- DOKUMENTABSCHNITT -

Erlöschen der gesicherten Forderung und Beweislast bei Geltendmachung einer Sicherungsgrundschuld

BGH, Urt. v. 7. 12. 1999 - XI ZR 6 7/99 (Düsseldorf)


Fundstelle:

NJW 2000, 1108


Amtl. Leitsatz:

Bei der Sicherungsgrundschuld trifft die Darlegungs- und Beweislast für das Erlöschen der gesicherten Forderung auch dann in vollem Umfang den Sicherungsgeber, wenn er nicht zugleich Schuldner der Forderung ist. Solange er zum Erlöschen der Forderung nicht schlüssig vorgetragen hat, obliegen dem Sicherungsnehmer keine eigenen Darlegungen zum Fortbestand der Forderung.

- MATERIAL -
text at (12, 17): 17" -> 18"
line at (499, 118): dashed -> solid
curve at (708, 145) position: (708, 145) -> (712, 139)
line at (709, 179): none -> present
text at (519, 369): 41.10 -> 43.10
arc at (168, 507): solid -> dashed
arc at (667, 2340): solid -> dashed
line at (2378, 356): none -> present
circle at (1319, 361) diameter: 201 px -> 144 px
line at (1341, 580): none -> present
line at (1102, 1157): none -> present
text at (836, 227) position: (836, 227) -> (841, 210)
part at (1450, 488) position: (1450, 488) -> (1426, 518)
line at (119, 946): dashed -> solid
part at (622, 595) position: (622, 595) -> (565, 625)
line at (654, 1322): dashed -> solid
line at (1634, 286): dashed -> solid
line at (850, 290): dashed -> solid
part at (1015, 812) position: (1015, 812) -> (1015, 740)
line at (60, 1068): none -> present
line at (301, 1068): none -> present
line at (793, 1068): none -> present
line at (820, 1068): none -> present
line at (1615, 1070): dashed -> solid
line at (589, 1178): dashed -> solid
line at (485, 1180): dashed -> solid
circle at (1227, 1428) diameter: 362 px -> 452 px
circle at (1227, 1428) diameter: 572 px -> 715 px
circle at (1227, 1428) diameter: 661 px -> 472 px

- GESTELLTE AUFGABE 1 -
Übersetzen Sie den Satz „Bei der Sicherungsgrundschuld trifft die Darlegungs- und Beweislast für das Erlöschen der gesicherten Forderung auch dann in vollem Umfang den Sicherungsgeber, wenn er nicht zugleich Schuldner der Forderung ist.“ aus dem Dokumentabschnitt über die Sicherungsgrundschuld ins Englische.
- GESTELLTE AUFGABE 2 -
Geben Sie den Absatz aus dem Dokumentabschnitt über die Sicherungsgrundschuld, der mit „Bei der Sicherungsgrundschuld trifft“ beginnt, in kürzerer Form wieder, ohne seine wesentlichen Aussagen wegzulassen.
- GESTELLTE AUFGABE 3 -
Knüpfen Sie an den letzten Satz des Dokumentabschnitts über die Sicherungsgrundschuld an und schreiben Sie diesen Text weiter.

- ANTWORT 1 -
In the case of a security land charge, the burden of presentation and proof regarding the extinguishment of the secured claim rests entirely on the security provider, even where the security provider is not at the same time the debtor of the claim.

- ANTWORT 2 -
Bei der Sicherungsgrundschuld muss der Sicherungsgeber das Erlöschen der gesicherten Forderung vollständig darlegen und beweisen, auch wenn er nicht selbst Schuldner ist. Solange er dazu nicht schlüssig vorgetragen hat, muss der Sicherungsnehmer zum Fortbestand der Forderung nichts darlegen.

- ANTWORT 3 -
Zentrale Probleme:

Die Sicherungsgrundschuld ist eine nichtakzessorische Sicherheit. Das bedeutet, daß sie auch dann wirksam besteht, wenn die zu sichernde Forderung nicht entstanden oder wieder erloschen ist. Die rechtliche Verbindung zwischen der Forderung und der Grundschuld erfolgt auf schuldrechtlichem Wege über den Sicherungsvertrag. Aus ihm ergibt sich, wann die Grundschuld geltend gemacht werden darf. Ist die gesicherte Forderung nicht existent, hat der Sicherungsgeber, d.h. der Eigentümer des belasteten Grundstücks, eine (schuldrechtliche) Einrede aus dem Sicherungsvertrag s. dazu auch die Anm. zu BGH NJW 2003, 2673). In der vorliegenden Entscheidung geht es um die Frage der Beweislast: Da der Wegfall der gesicherten Forderung eine Einrede aus dem Sicherunsgvertrag begründet, hat der Sicherungsgeber die Tatsachen zu beweisen, die seine Einrede begründen. Ein Sonderfall, in welchem aus prozessualen Gründen eine Darlegungspflicht des herleitbar wäre, liegt nicht vor. Eine solche ist als Pflicht zum substantiierten Bestreietn denkbar, setzt aber konkrete Darlegungen des Bekl. voraus, weshalb die gesicherte Schuld erloschen sein soll (vgl. hierzu die Anm. zu BGH NJW 1999,1404).
Im übrigen wiederholt der BGH hier die st. Rspr., daß sich ein Darlehnsnehmer bei einem nichtigen Darlehnsvertrag hinsichtlich der Rückzahlungsverpflichtung des Darlehnskapitals nie auf § 818 III BGB berufen kann: Diesbezüglich ist er zwangsläufig immer bösgläubig i.S.v. § 819 I BGB, weil er ja weiß, daß er das Kapital zurückzahlen muß, selbst wenn er von der Wirksamkeit des Darlehnsvertrags ausgeht (gleiches gilt im Fall eines Widerrufs für den Rückzahlungsanspruch nach § 3 HWiG, vgl. BGH NJW 1999, 1636 m.w.N.).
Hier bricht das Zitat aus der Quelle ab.